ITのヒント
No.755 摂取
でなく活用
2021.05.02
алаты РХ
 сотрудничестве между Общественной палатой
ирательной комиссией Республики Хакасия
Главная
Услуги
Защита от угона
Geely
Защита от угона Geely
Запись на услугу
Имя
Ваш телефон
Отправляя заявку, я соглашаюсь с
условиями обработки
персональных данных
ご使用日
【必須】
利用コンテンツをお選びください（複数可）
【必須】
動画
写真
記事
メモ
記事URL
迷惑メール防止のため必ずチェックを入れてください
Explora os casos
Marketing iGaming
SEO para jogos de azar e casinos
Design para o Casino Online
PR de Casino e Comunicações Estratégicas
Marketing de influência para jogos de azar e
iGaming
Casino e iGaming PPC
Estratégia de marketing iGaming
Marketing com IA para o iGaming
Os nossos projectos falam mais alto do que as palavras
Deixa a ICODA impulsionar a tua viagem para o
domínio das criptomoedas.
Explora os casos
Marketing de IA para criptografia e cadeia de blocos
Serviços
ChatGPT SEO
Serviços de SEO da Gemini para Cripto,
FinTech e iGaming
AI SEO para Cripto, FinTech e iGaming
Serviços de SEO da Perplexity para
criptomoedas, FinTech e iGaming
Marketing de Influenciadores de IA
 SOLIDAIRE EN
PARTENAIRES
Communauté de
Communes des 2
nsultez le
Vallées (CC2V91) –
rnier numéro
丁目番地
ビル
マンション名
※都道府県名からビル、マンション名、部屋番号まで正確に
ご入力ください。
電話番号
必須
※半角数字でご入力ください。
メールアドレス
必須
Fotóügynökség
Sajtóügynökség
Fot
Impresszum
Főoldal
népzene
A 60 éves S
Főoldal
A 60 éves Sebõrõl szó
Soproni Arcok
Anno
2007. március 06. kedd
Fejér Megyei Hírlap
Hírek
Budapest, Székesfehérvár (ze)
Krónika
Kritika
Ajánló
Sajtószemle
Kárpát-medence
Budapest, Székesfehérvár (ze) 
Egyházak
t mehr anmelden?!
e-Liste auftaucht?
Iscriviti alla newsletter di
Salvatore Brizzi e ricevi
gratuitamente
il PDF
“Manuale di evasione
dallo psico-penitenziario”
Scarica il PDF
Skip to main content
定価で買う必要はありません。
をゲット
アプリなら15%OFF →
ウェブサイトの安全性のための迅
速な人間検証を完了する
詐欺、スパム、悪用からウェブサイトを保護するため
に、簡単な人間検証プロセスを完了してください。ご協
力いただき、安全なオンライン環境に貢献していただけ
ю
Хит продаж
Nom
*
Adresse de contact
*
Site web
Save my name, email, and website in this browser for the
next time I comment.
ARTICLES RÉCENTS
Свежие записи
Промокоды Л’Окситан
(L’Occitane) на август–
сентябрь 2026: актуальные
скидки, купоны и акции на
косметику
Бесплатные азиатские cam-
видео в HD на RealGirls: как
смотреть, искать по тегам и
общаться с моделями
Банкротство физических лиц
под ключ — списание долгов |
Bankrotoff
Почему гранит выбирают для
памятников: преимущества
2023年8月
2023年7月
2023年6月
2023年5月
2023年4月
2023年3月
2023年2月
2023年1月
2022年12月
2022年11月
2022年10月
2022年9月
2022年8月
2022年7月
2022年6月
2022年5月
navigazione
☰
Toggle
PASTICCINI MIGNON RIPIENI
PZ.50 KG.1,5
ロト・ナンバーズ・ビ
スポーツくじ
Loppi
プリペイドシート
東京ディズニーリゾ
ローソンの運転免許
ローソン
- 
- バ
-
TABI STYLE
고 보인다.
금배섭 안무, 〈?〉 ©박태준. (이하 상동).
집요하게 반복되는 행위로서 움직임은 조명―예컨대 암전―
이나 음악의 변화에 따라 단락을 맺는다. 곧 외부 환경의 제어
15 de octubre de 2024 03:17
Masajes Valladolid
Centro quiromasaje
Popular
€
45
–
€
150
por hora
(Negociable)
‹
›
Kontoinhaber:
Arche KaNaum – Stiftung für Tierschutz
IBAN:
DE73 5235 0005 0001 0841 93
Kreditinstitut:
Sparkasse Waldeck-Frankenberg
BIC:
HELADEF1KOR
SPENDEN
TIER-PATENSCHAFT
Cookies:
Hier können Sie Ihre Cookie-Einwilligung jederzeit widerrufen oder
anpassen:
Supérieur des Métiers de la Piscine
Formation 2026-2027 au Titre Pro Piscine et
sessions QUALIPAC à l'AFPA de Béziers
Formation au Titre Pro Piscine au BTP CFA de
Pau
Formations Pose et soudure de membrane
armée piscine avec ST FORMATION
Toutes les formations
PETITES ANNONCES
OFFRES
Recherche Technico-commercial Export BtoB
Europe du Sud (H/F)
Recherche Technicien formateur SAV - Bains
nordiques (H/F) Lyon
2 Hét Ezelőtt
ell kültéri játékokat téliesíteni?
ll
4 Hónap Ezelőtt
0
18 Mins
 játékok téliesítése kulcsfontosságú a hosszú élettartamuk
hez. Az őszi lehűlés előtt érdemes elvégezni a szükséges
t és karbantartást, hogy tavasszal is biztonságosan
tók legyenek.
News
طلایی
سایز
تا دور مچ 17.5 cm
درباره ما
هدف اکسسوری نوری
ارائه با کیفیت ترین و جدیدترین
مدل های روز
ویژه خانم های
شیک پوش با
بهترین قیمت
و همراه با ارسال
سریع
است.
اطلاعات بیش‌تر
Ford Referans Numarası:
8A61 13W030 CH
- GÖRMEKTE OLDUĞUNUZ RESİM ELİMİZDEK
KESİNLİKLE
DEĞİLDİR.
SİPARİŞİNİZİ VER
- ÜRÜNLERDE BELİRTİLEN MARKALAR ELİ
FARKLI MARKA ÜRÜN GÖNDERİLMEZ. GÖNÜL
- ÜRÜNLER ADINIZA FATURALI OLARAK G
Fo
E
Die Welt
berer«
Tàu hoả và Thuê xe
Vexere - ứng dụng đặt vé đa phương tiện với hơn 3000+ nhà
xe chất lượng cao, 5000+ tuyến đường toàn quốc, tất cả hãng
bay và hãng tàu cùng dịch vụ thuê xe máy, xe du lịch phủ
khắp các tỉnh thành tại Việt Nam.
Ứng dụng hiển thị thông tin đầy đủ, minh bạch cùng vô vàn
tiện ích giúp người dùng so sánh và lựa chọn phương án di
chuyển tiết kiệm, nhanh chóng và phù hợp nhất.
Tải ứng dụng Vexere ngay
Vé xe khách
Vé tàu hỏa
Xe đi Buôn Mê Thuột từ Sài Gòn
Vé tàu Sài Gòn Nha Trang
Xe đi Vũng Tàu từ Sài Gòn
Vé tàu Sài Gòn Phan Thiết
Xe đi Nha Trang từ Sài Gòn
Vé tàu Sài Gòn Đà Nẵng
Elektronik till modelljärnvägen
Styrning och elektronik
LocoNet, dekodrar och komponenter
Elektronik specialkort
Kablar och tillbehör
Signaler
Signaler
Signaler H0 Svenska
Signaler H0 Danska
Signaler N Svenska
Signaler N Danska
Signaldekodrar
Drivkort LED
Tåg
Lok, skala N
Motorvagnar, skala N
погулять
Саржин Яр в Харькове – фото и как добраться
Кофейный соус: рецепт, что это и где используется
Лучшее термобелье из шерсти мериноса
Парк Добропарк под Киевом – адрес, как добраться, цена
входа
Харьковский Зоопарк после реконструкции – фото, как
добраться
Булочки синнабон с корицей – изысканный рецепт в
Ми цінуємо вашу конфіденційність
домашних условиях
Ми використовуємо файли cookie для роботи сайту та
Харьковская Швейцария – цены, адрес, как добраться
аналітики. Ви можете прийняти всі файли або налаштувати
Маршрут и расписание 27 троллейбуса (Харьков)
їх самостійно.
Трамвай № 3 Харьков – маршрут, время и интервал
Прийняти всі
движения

## EXERCISE GOAL
The answer consists of the whole listing, restated exactly.

## SOLUTION TO THIS EXERCISE
ITのヒント
No.755 摂取
でなく活用
2021.05.02
алаты РХ
 сотрудничестве между Общественной палатой
ирательной комиссией Республики Хакасия
Главная
Услуги
Защита от угона
Geely
Защита от угона Geely
Запись на услугу
Имя
Ваш телефон
Отправляя заявку, я соглашаюсь с
условиями обработки
персональных данных
ご使用日
【必須】
利用コンテンツをお選びください（複数可）
【必須】
動画
写真
記事
メモ
記事URL
迷惑メール防止のため必ずチェックを入れてください
Explora os casos
Marketing iGaming
SEO para jogos de azar e casinos
Design para o Casino Online
PR de Casino e Comunicações Estratégicas
Marketing de influência para jogos de azar e
iGaming
Casino e iGaming PPC
Estratégia de marketing iGaming
Marketing com IA para o iGaming
Os nossos projectos falam mais alto do que as palavras
Deixa a ICODA impulsionar a tua viagem para o
domínio das criptomoedas.
Explora os casos
Marketing de IA para criptografia e cadeia de blocos
Serviços
ChatGPT SEO
Serviços de SEO da Gemini para Cripto,
FinTech e iGaming
AI SEO para Cripto, FinTech e iGaming
Serviços de SEO da Perplexity para
criptomoedas, FinTech e iGaming
Marketing de Influenciadores de IA
 SOLIDAIRE EN
PARTENAIRES
Communauté de
Communes des 2
nsultez le
Vallées (CC2V91) –
rnier numéro
丁目番地
ビル
マンション名
※都道府県名からビル、マンション名、部屋番号まで正確に
ご入力ください。
電話番号
必須
※半角数字でご入力ください。
メールアドレス
必須
Fotóügynökség
Sajtóügynökség
Fot
Impresszum
Főoldal
népzene
A 60 éves S
Főoldal
A 60 éves Sebõrõl szó
Soproni Arcok
Anno
2007. március 06. kedd
Fejér Megyei Hírlap
Hírek
Budapest, Székesfehérvár (ze)
Krónika
Kritika
Ajánló
Sajtószemle
Kárpát-medence
Budapest, Székesfehérvár (ze) 
Egyházak
t mehr anmelden?!
e-Liste auftaucht?
Iscriviti alla newsletter di
Salvatore Brizzi e ricevi
gratuitamente
il PDF
“Manuale di evasione
dallo psico-penitenziario”
Scarica il PDF
Skip to main content
定価で買う必要はありません。
をゲット
アプリなら15%OFF →
ウェブサイトの安全性のための迅
速な人間検証を完了する
詐欺、スパム、悪用からウェブサイトを保護するため
に、簡単な人間検証プロセスを完了してください。ご協
力いただき、安全なオンライン環境に貢献していただけ
ю
Хит продаж
Nom
*
Adresse de contact
*
Site web
Save my name, email, and website in this browser for the
next time I comment.
ARTICLES RÉCENTS
Свежие записи
Промокоды Л’Окситан
(L’Occitane) на август–
сентябрь 2026: актуальные
скидки, купоны и акции на
косметику
Бесплатные азиатские cam-
видео в HD на RealGirls: как
смотреть, искать по тегам и
общаться с моделями
Банкротство физических лиц
под ключ — списание долгов |
Bankrotoff
Почему гранит выбирают для
памятников: преимущества
2023年8月
2023年7月
2023年6月
2023年5月
2023年4月
2023年3月
2023年2月
2023年1月
2022年12月
2022年11月
2022年10月
2022年9月
2022年8月
2022年7月
2022年6月
2022年5月
navigazione
☰
Toggle
PASTICCINI MIGNON RIPIENI
PZ.50 KG.1,5
ロト・ナンバーズ・ビ
スポーツくじ
Loppi
プリペイドシート
東京ディズニーリゾ
ローソンの運転免許
ローソン
- 
- バ
-
TABI STYLE
고 보인다.
금배섭 안무, 〈?〉 ©박태준. (이하 상동).
집요하게 반복되는 행위로서 움직임은 조명―예컨대 암전―
이나 음악의 변화에 따라 단락을 맺는다. 곧 외부 환경의 제어
15 de octubre de 2024 03:17
Masajes Valladolid
Centro quiromasaje
Popular
€
45
–
€
150
por hora
(Negociable)
‹
›
Kontoinhaber:
Arche KaNaum – Stiftung für Tierschutz
IBAN:
DE73 5235 0005 0001 0841 93
Kreditinstitut:
Sparkasse Waldeck-Frankenberg
BIC:
HELADEF1KOR
SPENDEN
TIER-PATENSCHAFT
Cookies:
Hier können Sie Ihre Cookie-Einwilligung jederzeit widerrufen oder
anpassen:
Supérieur des Métiers de la Piscine
Formation 2026-2027 au Titre Pro Piscine et
sessions QUALIPAC à l'AFPA de Béziers
Formation au Titre Pro Piscine au BTP CFA de
Pau
Formations Pose et soudure de membrane
armée piscine avec ST FORMATION
Toutes les formations
PETITES ANNONCES
OFFRES
Recherche Technico-commercial Export BtoB
Europe du Sud (H/F)
Recherche Technicien formateur SAV - Bains
nordiques (H/F) Lyon
2 Hét Ezelőtt
ell kültéri játékokat téliesíteni?
ll
4 Hónap Ezelőtt
0
18 Mins
 játékok téliesítése kulcsfontosságú a hosszú élettartamuk
hez. Az őszi lehűlés előtt érdemes elvégezni a szükséges
t és karbantartást, hogy tavasszal is biztonságosan
tók legyenek.
News
طلایی
سایز
تا دور مچ 17.5 cm
درباره ما
هدف اکسسوری نوری
ارائه با کیفیت ترین و جدیدترین
مدل های روز
ویژه خانم های
شیک پوش با
بهترین قیمت
و همراه با ارسال
سریع
است.
اطلاعات بیش‌تر
Ford Referans Numarası:
8A61 13W030 CH
- GÖRMEKTE OLDUĞUNUZ RESİM ELİMİZDEK
KESİNLİKLE
DEĞİLDİR.
SİPARİŞİNİZİ VER
- ÜRÜNLERDE BELİRTİLEN MARKALAR ELİ
FARKLI MARKA ÜRÜN GÖNDERİLMEZ. GÖNÜL
- ÜRÜNLER ADINIZA FATURALI OLARAK G
Fo
E
Die Welt
berer«
Tàu hoả và Thuê xe
Vexere - ứng dụng đặt vé đa phương tiện với hơn 3000+ nhà
xe chất lượng cao, 5000+ tuyến đường toàn quốc, tất cả hãng
bay và hãng tàu cùng dịch vụ thuê xe máy, xe du lịch phủ
khắp các tỉnh thành tại Việt Nam.
Ứng dụng hiển thị thông tin đầy đủ, minh bạch cùng vô vàn
tiện ích giúp người dùng so sánh và lựa chọn phương án di
chuyển tiết kiệm, nhanh chóng và phù hợp nhất.
Tải ứng dụng Vexere ngay
Vé xe khách
Vé tàu hỏa
Xe đi Buôn Mê Thuột từ Sài Gòn
Vé tàu Sài Gòn Nha Trang
Xe đi Vũng Tàu từ Sài Gòn
Vé tàu Sài Gòn Phan Thiết
Xe đi Nha Trang từ Sài Gòn
Vé tàu Sài Gòn Đà Nẵng
Elektronik till modelljärnvägen
Styrning och elektronik
LocoNet, dekodrar och komponenter
Elektronik specialkort
Kablar och tillbehör
Signaler
Signaler
Signaler H0 Svenska
Signaler H0 Danska
Signaler N Svenska
Signaler N Danska
Signaldekodrar
Drivkort LED
Tåg
Lok, skala N
Motorvagnar, skala N
погулять
Саржин Яр в Харькове – фото и как добраться
Кофейный соус: рецепт, что это и где используется
Лучшее термобелье из шерсти мериноса
Парк Добропарк под Киевом – адрес, как добраться, цена
входа
Харьковский Зоопарк после реконструкции – фото, как
добраться
Булочки синнабон с корицей – изысканный рецепт в
Ми цінуємо вашу конфіденційність
домашних условиях
Ми використовуємо файли cookie для роботи сайту та
Харьковская Швейцария – цены, адрес, как добраться
аналітики. Ви можете прийняти всі файли або налаштувати
Маршрут и расписание 27 троллейбуса (Харьков)
їх самостійно.
Трамвай № 3 Харьков – маршрут, время и интервал
Прийняти всі
движения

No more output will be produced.